On Bertolucci and producer Jeremy Thomas’s next project The Sheltering Sky, the director wanted music composing at short notice just as Sakamoto was about to record in a studio with a full orchestra. “Morricone would do this,” threatened Bertolucci down the phone. Sakamoto put the orchestra session on hold for half an hour to compose the required music. In retrospect, he notes that he had no way of telling whether or not Morricone complied to such requests before deciding whether or not to do so himself.

Space is also given over to more recent classical and avant-garde works, including Sakamoto’s opera Life (1999) which deals with the environment in the wake of the atomic bomb’s development. Tantalising performance footage shows repeating sound bites from Robert Oppenheimer whose face speaks on a wall of gigantic video screens.

As might be guessed from Life’s subject matter, Sakamoto is something of an environmental activist in Japan. He wanders around the Fukushima contamination site in protective clothing and listens to eye-witnesses, speaks out against nuclear power at a rally and jumps at the chance to visit the polar ice cap where he records the sound of water running under the ice.

codaIn the end, sound is what motivates Sakamoto. He cites the late Russian film director Andrei Tarkovsky’s Solaris (1972) for its ambient soundscapes which incorporate the sound of running water. In his very Western-looking apartment he records rain as it falls first on a skylight then on wooden decking outside his back door. Not satisfied with the latter, he puts a plastic bucket over his head and goes outside to listen. On The Sheltering Sky he recorded author and narrator Paul Bowles’ speaking lines from his source novel.

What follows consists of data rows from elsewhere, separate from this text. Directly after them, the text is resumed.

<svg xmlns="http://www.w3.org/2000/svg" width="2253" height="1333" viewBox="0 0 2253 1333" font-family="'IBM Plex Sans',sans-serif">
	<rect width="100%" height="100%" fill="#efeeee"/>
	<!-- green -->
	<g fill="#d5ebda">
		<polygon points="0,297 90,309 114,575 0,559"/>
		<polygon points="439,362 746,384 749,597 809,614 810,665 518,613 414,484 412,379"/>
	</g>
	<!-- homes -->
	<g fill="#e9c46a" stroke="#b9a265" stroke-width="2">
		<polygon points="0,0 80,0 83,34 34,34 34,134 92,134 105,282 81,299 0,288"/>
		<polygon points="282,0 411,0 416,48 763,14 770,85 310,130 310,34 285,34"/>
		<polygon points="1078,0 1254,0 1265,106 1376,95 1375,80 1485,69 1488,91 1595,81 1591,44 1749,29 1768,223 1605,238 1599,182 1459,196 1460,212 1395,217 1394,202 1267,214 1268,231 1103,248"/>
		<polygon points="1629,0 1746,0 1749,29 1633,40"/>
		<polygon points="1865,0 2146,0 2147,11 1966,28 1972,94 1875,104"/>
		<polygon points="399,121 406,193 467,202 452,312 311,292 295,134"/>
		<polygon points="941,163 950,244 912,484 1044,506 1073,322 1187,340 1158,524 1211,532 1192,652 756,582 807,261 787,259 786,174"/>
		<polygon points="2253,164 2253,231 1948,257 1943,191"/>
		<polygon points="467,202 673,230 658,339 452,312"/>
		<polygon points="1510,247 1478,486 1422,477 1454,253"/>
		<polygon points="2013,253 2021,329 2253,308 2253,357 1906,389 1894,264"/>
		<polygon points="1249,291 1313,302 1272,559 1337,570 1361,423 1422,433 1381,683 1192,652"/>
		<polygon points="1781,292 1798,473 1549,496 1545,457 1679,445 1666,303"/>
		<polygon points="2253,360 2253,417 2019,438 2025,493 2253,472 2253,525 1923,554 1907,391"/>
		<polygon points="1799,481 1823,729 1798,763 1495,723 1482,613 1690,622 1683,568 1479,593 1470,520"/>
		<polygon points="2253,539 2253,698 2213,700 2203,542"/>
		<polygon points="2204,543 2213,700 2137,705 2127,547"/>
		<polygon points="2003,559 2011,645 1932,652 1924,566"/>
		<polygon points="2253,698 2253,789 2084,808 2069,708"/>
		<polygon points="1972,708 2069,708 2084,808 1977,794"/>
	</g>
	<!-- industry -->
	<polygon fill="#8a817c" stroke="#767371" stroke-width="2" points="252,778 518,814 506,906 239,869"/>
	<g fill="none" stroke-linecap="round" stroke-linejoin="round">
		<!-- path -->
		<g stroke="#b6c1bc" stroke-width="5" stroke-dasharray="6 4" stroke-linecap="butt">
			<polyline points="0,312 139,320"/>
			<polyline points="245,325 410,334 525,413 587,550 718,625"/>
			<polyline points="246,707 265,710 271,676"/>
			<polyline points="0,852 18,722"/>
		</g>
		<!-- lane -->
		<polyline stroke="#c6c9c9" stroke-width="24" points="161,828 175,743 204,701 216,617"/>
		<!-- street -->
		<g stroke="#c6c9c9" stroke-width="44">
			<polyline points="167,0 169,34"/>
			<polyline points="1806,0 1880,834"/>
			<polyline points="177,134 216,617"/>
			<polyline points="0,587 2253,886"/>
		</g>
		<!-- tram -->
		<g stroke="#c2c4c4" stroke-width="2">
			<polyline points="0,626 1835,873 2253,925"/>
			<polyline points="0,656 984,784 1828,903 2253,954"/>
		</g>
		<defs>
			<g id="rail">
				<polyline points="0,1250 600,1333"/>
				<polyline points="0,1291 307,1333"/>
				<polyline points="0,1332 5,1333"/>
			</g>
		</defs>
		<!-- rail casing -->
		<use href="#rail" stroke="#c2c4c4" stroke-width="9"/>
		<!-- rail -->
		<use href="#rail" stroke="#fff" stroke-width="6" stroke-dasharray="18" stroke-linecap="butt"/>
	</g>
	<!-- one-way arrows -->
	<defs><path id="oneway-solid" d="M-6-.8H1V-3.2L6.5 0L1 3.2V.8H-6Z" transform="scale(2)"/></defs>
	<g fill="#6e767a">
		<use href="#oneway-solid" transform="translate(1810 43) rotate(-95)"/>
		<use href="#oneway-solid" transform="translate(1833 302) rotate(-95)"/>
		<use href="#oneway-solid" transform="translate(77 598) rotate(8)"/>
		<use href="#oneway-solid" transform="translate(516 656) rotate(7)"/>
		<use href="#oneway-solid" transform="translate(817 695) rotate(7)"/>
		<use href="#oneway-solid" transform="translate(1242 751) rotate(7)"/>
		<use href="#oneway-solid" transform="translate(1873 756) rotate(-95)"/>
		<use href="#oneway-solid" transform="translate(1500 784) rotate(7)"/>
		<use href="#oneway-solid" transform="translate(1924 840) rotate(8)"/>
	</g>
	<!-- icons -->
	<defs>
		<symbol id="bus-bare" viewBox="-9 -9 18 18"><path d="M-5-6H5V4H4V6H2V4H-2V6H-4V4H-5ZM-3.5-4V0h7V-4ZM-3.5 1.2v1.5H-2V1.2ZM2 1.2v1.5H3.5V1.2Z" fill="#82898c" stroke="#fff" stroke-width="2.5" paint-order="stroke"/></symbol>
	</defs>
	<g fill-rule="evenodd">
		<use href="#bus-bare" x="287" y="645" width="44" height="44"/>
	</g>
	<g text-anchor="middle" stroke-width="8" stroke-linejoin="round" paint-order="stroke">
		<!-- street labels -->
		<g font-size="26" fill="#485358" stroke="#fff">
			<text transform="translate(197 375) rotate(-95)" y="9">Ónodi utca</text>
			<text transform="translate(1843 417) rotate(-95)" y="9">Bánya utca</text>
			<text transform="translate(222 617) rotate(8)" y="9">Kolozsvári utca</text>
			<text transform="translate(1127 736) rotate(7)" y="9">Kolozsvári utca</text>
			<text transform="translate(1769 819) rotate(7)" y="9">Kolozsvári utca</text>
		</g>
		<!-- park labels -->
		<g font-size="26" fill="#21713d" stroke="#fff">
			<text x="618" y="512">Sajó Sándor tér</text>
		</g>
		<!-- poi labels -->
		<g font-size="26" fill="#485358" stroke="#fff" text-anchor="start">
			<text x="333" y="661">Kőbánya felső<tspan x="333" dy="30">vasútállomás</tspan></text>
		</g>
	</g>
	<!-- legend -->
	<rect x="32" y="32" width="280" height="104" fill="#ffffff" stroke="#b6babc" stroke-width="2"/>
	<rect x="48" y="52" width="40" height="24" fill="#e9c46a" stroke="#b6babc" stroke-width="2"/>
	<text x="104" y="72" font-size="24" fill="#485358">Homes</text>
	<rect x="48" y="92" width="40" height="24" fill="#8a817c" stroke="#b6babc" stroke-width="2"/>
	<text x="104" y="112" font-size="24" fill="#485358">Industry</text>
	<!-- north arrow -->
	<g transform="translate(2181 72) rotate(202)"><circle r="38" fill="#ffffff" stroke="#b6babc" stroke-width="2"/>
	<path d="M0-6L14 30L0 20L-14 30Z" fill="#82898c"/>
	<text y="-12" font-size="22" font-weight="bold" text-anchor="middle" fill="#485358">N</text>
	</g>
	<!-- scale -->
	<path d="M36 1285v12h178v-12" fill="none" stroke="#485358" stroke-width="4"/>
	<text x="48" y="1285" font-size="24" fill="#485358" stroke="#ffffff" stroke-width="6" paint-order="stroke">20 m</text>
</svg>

The results materialise on Sakamoto’s latest solo album Async (2017).

Only well into the film, when we see footage of the composer leaving his apartment, do we realise that he’s actually living in Manhattan. We see his black and white photographs taken in the aftermath of 9/11, a brief period when all music stopped, even for someone living as enclosed and isolated an existence as Sakamoto.

The documentary ends where it began, with the piano that survived the tsunami to find its voice changed into something even more poignant. This might be a metaphor for the composer himself in the aftermath of his cancer treatment and recovery were it not for the overall strength of his wider body of work, meaning that the newer works are up to par rather than any sort of crowning achievement.

Ryuichi Sakamoto: Coda is released in the UK and Ireland on 29th June 2018.Previewing at two special events at the BFI Southbank and the ICA, London, with Sakamoto in conversation, on 22nd and 23rd June 2018. Sakamoto also plays two concerts at the Barbican and MODE 2018, London on 20th and 24th June 2018.